Many of my books are controversial. I mean, you’re not going to hear just anywhere that an important part of the Bible was written by a woman.  And how about a murder mystery where the clues are in an antique Mormon alphabet? Or what about the excavation of sin-city Sodom?

Recently a secular organization wanted to hear what I had to say about handling touchy subject matter. In addressing others who might want to write on something controversial, I shared with them the most important element of persuasive writing.

It is this: The first task of a persuasive writer is to anticipate, and address, the objections of the reader – before those objections arise in the reader’s mind.

What does that have to do with writing fiction, you may ask?

Everything. Because, more than any other kind of writer, the fiction writer must convince the reader to care about people who don’t actually exist, in predicaments wholly invented by the writer. Now, that’s persuasive writing!

Here’s an exercise to help you do that.

Choose either the plot of your WIP or an extended section of it. Now, imagine three people you know who just won’t put up with illogical or unbelievable plots. (We’re not talking about the writing, just the plot at this point.)

Ah, there’s your snotty Aunt Eunice who points out plot holes in Murder She Wrote reruns. And your teenage son who rolls his eyes when something improbable happens at a movie and groans so loudly that you duck down in your theater seat.

And don’t forget your spouse who throws across the room any book with too many coincidences. Imagine them at their worst. Allow them to morph into avatars. Let them hold court on the plot of your novel. Let them be ruthless. Reason out what they would object to.

Then fix it. Every plot hole, improbable coincidence, silly sequence, gratuitous artifice.

Then ship those three avatar plot critics off to a Siberian prison that swirls in the middle of a perpetual ice storm forever, because they have nothing more to say.

Then take lung-deep, ah!-bright- wings breaths.

And write.

Lavishly, recklessly, write.

— Latayne C. Scott

 

Latayne C. Scott writes controversial books. Her newest one, the critically acclaimed A Conspiracy of Breath, is based on the scholarly theory that a woman wrote part of the Bible. She has won awards for her writing, including from Pepperdine University, its “Distinguished Service Award.” Her first book, The Mormon Mirage–also controversial– has stayed in print almost continuously for almost 40 years. She has nearly two dozen other published books.

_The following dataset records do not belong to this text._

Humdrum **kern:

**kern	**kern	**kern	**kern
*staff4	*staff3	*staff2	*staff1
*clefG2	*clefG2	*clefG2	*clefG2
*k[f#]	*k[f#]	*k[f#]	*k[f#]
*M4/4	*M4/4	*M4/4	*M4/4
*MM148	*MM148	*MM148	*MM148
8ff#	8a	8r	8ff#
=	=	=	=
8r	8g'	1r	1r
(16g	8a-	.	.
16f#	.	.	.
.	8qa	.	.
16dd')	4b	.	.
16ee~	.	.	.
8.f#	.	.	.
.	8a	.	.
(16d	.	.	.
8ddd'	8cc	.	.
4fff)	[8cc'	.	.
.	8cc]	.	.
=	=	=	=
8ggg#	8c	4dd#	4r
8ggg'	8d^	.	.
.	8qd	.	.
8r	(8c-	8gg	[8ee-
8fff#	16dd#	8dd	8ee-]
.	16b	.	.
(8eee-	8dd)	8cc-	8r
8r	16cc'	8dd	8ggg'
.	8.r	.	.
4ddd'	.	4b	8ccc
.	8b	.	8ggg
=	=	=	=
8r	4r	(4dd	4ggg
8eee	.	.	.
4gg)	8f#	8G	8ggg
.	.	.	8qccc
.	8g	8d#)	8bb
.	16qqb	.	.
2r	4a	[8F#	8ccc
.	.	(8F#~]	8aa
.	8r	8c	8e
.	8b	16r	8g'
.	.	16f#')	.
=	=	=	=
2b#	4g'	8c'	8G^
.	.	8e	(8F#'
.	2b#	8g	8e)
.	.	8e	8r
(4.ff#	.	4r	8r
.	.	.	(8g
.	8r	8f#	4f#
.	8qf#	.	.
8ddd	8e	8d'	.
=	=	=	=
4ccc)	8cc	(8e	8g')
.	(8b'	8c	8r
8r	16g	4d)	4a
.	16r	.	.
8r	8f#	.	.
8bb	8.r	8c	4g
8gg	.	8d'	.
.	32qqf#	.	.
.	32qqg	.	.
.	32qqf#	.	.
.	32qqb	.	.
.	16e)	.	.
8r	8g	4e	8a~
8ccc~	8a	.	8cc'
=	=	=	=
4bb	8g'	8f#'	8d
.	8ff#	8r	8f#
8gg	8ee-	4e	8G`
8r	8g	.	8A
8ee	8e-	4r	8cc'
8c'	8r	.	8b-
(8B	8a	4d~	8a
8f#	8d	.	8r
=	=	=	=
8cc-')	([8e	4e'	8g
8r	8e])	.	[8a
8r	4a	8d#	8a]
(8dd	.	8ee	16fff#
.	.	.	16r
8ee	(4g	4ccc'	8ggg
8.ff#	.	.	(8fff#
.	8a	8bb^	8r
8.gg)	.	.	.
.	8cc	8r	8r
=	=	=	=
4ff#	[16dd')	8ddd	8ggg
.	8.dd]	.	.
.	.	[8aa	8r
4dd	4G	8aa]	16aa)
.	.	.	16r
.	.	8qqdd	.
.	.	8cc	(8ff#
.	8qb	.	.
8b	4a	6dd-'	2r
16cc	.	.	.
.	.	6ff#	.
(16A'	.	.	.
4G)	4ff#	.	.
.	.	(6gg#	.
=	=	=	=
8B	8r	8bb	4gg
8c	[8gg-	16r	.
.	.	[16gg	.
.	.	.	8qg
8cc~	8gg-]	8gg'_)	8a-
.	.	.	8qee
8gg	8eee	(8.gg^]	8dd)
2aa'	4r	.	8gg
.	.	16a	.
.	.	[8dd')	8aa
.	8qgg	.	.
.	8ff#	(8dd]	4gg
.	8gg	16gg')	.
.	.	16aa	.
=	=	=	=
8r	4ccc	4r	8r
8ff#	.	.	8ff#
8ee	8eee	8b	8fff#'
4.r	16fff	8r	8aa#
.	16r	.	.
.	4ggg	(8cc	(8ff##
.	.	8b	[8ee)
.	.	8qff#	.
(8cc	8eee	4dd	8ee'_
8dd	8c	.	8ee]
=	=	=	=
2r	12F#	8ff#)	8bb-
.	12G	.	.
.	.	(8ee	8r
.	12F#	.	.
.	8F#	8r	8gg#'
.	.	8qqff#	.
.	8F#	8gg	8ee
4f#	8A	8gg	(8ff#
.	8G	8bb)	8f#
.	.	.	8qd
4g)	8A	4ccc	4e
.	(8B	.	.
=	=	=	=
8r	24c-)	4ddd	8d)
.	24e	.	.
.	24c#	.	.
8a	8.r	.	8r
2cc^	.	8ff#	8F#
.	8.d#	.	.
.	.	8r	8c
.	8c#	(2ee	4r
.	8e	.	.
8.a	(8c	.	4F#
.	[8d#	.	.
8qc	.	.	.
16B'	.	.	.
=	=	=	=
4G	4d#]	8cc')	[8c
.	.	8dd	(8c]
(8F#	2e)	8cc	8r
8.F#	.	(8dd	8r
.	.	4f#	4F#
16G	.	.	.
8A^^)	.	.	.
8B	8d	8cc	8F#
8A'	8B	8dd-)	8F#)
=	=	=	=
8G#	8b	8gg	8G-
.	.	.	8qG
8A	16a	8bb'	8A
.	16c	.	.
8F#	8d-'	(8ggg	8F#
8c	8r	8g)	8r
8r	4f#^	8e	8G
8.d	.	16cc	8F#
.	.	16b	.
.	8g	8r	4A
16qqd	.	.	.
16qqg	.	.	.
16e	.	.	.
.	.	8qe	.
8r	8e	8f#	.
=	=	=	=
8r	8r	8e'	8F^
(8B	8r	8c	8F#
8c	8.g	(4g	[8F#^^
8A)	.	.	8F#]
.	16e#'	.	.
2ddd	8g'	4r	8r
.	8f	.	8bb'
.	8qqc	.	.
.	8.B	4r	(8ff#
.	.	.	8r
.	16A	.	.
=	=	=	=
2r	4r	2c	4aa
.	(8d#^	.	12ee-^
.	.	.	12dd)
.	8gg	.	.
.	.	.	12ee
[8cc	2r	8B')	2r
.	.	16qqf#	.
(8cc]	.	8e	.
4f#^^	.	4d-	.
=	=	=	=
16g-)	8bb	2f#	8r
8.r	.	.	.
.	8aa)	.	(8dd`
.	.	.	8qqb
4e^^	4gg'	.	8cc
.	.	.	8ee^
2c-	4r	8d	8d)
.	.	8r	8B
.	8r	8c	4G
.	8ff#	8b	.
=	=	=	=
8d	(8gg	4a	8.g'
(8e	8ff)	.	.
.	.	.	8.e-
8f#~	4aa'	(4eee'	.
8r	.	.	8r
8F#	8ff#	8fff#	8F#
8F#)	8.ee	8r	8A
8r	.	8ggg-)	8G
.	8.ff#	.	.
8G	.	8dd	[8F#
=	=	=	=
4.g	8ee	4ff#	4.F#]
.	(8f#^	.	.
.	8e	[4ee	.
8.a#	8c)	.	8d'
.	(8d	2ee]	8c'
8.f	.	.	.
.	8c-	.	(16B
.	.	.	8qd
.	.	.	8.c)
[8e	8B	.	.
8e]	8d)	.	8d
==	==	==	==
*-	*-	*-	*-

One notable recent book is about the discovery of the ancient Biblical city of Sodom (Discovering the City of Sodom.) Her first novel is a murder mystery revolving around a code developed by the early Mormon church. Both are…. controversial.

She’s also won a national award for humor. Her kids say she’s not so funny, but she just holds up the prize check.

With her sole-authored theological books, she is patron-supported and publishes those books exclusively with TSU Press.